Extracted text:
◆ ◆ ◆ ◆ ◆ ◆ ◆

On Fri, 04 Mar 2005 12:14:28 -0500, Brian van den Broek <[EMAIL PROTECTED]> wrote:
Kevin said unto the world upon 2005-03-04 10:43:
Hello all. I have just completed my very first python program just a simple number guessing. I would like for someone to try it out if they could and let me know how I did with it and where I could have improved apon it. There are t files main.py and defs.py
Thanks
Hi Kevin,
Though I am a learner, too, I have a few comments. They are more about style than substance.
1) A lot of your code comments get in the way of my reading and easily understanding the code. Consider:
.# leading `.'s to foil google groups and other whitespace stripping readers
<SNIP>
<snip>
Is the tutor list mirrored on usenet such as google groups? I've searched and not found it. I think it's a bit harsh to blame the style on a client that strips white-space, where he has no control over it. Are we not better off using another client?

◆ ◆ ◆ ◆ ◆ ◆ ◆

Dataset:

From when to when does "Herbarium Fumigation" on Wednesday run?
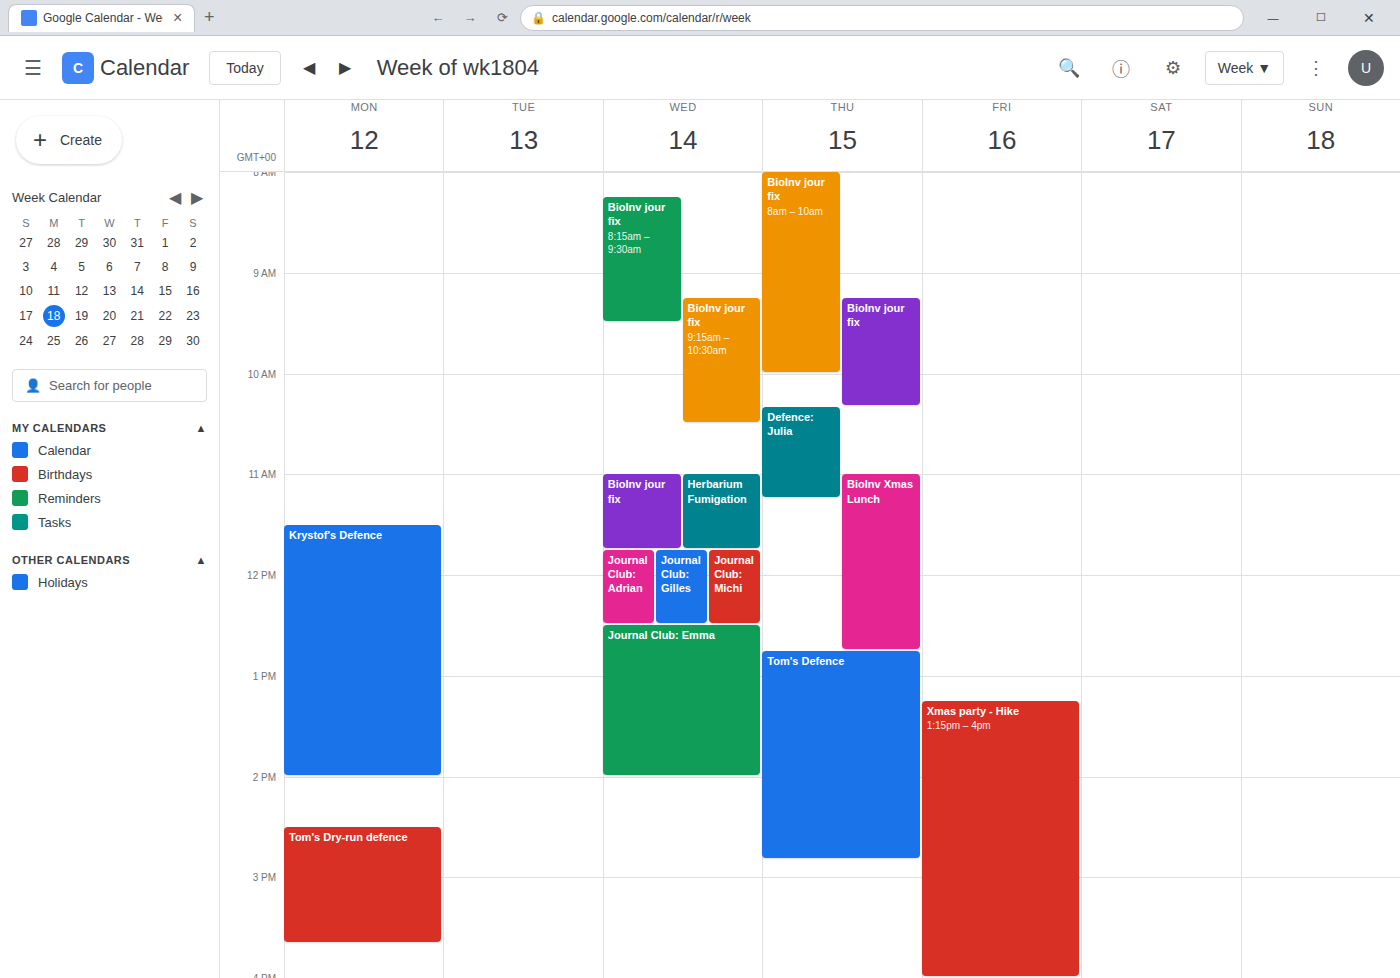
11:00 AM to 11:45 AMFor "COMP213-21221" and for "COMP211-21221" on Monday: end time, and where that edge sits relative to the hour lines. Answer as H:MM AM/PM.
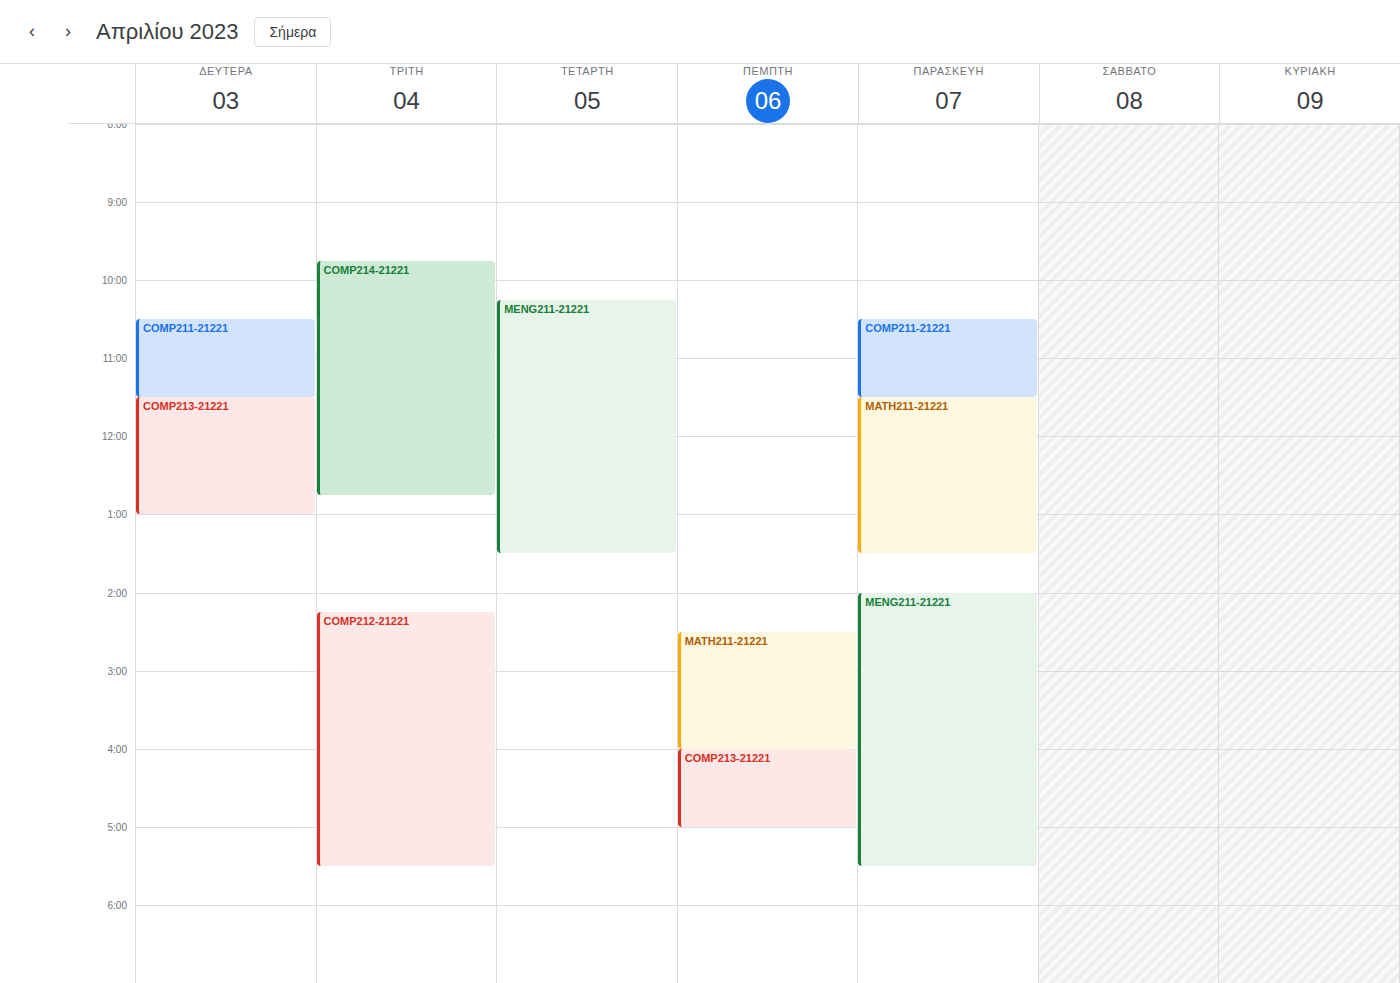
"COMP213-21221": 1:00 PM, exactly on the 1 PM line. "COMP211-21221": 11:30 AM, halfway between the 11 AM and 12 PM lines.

◆ ◆ ◆ ◆ ◆ ◆ ◆

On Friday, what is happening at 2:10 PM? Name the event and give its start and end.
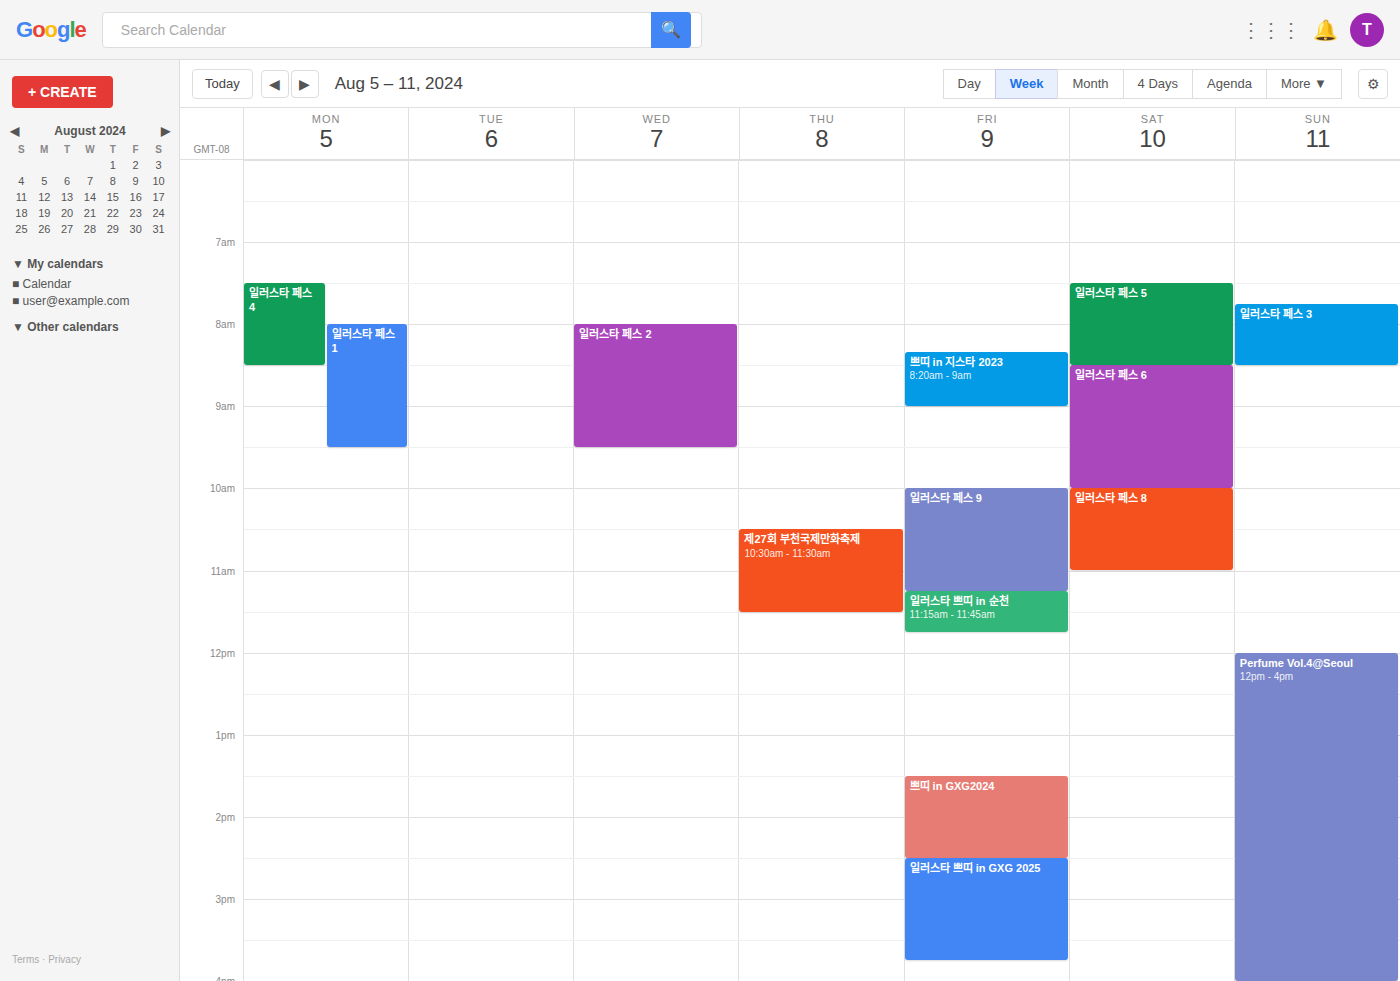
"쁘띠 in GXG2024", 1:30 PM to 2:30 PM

◆ ◆ ◆ ◆ ◆ ◆ ◆

Aim:
Resume the Python tutor-list thread about Kevin's number-guessing program, continuing after its last line.

Task answer:
Hi Adam,
I don't know if tutor is viewable through google groups or not. However, it has proved a problem on comp.lang.python, where I picked up the leading '.' trick. Noting that Kevin (the OP) was using a gmail account and not knowing if the google groups' leading whitespace stripping `feature' was also a gmail feature, I figured it would be better to be safe and put the possibly needless '.'s in.
It would indeed have been harsh to complain about his whitespace if it were google-striped whitespace at issue. But, when I commented upon the lack of whitespace in his code, I said
B> Whitespace is a good thing. Python needs it horizontally, but B> you can (and, IMHO, should) employ vertical whitespace to chunk B> up the code.
So, it is a different issue.
I use gmail to collect this kind of email and using the recent thread
entitle "Reading Tutor with gmail: monospace fonts" have managed to
make my mail monospace, which makes it a lot easier to read. None of
the whitespace was stripped in my mail, and the style looked fine.
That is good to know; I won't worry next time.
In fact, by littering it with '.' you are making it more of a task to run this script, as you have to strip all the '.' out first - a real pain.
A bummer, yes. And one to blame on google groups -- it is much less of a pain than loosing all leading whitespace. But, not too much a pain, either (we are programming here, right ;-) :
<untested code> # assuming the code has been saved to a .py file whose lines # are available for iteration in python_file
stripped_lines = []
for line in python_file: if line.startswith('.'): line = line[1:] stripped_lines.append(line)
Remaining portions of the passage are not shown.